In this section of the tutorial, we will investigate the use of SVM classifiers in sklearn
. As for all models in the sklearn
framework, Support Vector Machines mainly rely on fit(X, y)
and predict(X)
methods. Once fitted, support vectors are stored in the support_vectors_
attribute and their coefficients can be found in dual_coef_
.
More information about the use of Support Vector Machines for Classification in sklearn
can be found at: http://scikit-learn.org/stable/modules/generated/sklearn.svm.SVC.html.
To begin with, let us import libraries we need and define a function to plot a fitted SVM in 2D.
%matplotlib inline
from sklearn.svm import SVC
from sklearn.datasets import make_blobs, make_circles
import matplotlib.pyplot as plt
import numpy as np
def plot_decision(clf, X, y):
# Build a 2D grid and perform classification using clf on this grid
xx, yy = np.meshgrid(np.arange(X[:,0].min() - .5, X[:,0].max() + .5, .01),
np.arange(X[:,1].min() - .5, X[:,1].max() + .5, .01))
zz_dec = clf.decision_function(np.c_[xx.ravel(), yy.ravel()]).reshape(xx.shape)
zz_class = clf.predict(np.c_[xx.ravel(), yy.ravel()]).reshape(xx.shape)

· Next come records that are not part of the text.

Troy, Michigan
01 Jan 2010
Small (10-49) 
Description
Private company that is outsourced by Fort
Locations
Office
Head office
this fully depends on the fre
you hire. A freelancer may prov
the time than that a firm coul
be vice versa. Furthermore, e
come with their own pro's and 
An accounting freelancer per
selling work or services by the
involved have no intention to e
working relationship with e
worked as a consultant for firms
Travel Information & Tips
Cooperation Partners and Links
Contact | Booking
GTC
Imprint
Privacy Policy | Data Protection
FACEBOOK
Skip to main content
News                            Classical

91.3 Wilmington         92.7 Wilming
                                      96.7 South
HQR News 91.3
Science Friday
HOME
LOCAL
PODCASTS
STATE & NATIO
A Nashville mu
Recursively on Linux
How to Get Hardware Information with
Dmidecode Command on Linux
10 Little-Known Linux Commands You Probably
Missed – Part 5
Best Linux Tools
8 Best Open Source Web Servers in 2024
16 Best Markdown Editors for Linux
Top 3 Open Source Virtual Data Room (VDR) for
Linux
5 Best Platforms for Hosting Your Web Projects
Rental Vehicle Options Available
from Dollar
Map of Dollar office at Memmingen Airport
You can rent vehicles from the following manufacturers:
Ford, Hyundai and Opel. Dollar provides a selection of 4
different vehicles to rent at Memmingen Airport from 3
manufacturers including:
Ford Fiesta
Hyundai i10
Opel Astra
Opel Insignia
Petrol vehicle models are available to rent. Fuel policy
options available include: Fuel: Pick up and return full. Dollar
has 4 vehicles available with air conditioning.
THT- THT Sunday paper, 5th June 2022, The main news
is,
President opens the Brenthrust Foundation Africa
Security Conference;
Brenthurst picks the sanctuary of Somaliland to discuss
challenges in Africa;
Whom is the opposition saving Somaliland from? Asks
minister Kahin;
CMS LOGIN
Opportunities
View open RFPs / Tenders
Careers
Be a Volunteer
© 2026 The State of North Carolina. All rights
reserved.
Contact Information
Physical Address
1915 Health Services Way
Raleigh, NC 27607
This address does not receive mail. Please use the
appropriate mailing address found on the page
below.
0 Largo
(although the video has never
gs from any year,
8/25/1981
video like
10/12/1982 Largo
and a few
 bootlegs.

plt.contourf(xx, yy, zz_class, alpha=.2)
plt.contour(xx, yy, zz_dec, color="k", linestyles="dashed", levels=[-1, 1])
# Plot data
plt.scatter(X[:, 0], X[:, 1], c=y, s=40)
# Draw a circle around support vectors
plt.scatter(clf.support_vectors_[:, 0], clf.support_vectors_[:, 1], s=100, facecolors="none")
# Set figure coordinate limits
plt.xlim(X[:,0].min() - .5, X[:,0].max() + .5)

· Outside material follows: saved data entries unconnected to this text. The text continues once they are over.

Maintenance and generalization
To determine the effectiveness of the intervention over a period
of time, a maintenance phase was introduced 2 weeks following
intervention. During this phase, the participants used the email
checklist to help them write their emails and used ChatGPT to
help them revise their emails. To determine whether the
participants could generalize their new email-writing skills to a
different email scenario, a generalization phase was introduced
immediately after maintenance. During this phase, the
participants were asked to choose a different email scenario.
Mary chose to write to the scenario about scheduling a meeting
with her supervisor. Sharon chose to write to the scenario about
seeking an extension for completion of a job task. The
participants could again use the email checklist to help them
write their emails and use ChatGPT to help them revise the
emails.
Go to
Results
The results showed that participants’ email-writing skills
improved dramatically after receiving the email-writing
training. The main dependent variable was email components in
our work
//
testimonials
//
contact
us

plt.ylim(X[:,1].min() - .5, X[:,1].max() + .5)
Then, we load some data that are linearly separable.
X, y = make_blobs(n_samples=50, n_features=2, centers=2, cluster_std=.6, random_state=0)
We can then try to fit a linear SVM on this data and observe what we get:
clf = SVC(kernel="linear")
clf.fit(X, y)
plot_decision(clf, X, y)
As expected, the learned boundary is a straight line and allows perfect separation between classes. Three support vectors are selected.

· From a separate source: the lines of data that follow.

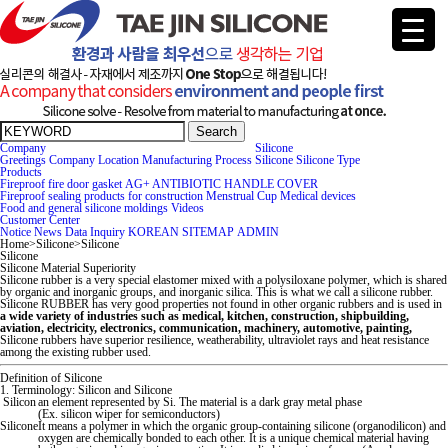
Search
Company
Silicone
Greetings
Company
Location
Manufacturing Process
Silicone
Silicone Type
Products
Fireproof fire door gasket
AG+ ANTIBIOTIC HANDLE COVER
Fireproof sealing products for construction
Menstrual Cup
Medical devices
Food and general silicone moldings
Videos
Cus
tomer Center
Notice
News
Data
Inquiry
KOREAN
SITEMAP
ADMIN
Home
>
Silicone
>
Silicone
Silicone
Silicone Material Superiority
Silicone rubber is a very special elas
tomer mixed with a polysiloxane polymer, which is shared
by organic and inorganic groups, and inorganic silica. This is what we call a silicone rubber.
Silicone RUBBER has very good properties not found in other organic rubbers and is used in
a wide variety of industries such as medical, kitchen, construction, shipbuilding,
aviation, electricity, electronics, communication, machinery, au
tomotive, painting,
Silicone rubbers have superior resilience, weatherability, ultraviolet rays and heat resistance
among the existing rubber used.
Definition of Silicone
1. Terminology: Silicon and Silicone
Silicon
an element represented by Si. The material is a dark gray metal phase
(Ex. silicon wiper for semiconduc
tors)
Silicone
It means a polymer in which the organic group-containing silicone (organodilicon) and
oxygen are chemically bonded
to each other. It is a unique chemical material having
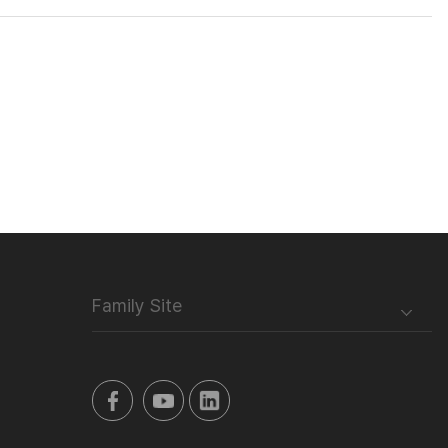
Family Site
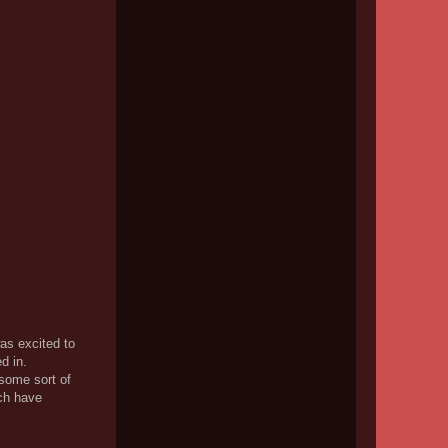
was excited to
d in.
 some sort of
ach have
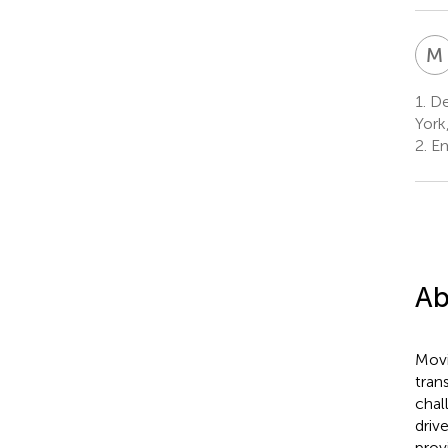
M
1.
Dep
York
2.
Em
Ab
Movi
tran
chal
driv
prov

Let us now try with a slightly more difficult problem (with more intra-cluster variance).
X, y = make_blobs(n_samples=50, n_features=2, centers=2, cluster_std=1., random_state=0)
clf = SVC(kernel="linear")
clf.fit(X, y)
plot_decision(clf, X, y)
As can be seen, the problem is no longer linearly separable and more support vectors are kept. If we now want to assess performance of our classifier, we can have a look at the fraction of correctly classified samples (of course, we should do this on a test set, but we will consider these questions that later in the tutorial):
y_predicted = clf.predict(X)
print("Number of correctly classified instances: %d out of %d" % (np.sum(y_predicted == y), y.shape[0]))
Number of correctly classified instances: 49 out of 50
We then turn our focus to a new dataset:
X, y = make_circles(n_samples=100, random_state=0, noise=.1, factor=.5)
plt.scatter(X[:, 0], X[:, 1], c=y, s=40, edgecolors="none")
<matplotlib.collections.PathCollection at 0x10c530e10>
For this data, a linear kernel would no longer be a good pick. We then build a RBF kernel Support Vector Classifier and fit it to the data:
clf = SVC(kernel="rbf")
clf.fit(X, y)
plot_decision(clf, X, y)
The number of selected support vectors is much larger in this case. We can try to vary parameter $C$ of the SVM and observe its impact on the number of selected support vectors:
plt.figure(figsize=(15, 5))
for i, C in enumerate([.1, 1., 10.]):
plt.subplot(1, 3, i + 1)
clf = SVC(kernel="rbf", C=C)
clf.fit(X, y)
plot_decision(clf, X, y)
plt.title("$C=%.1f$, $n_{SV}=%d$" % (C, np.sum(clf.n_support_)))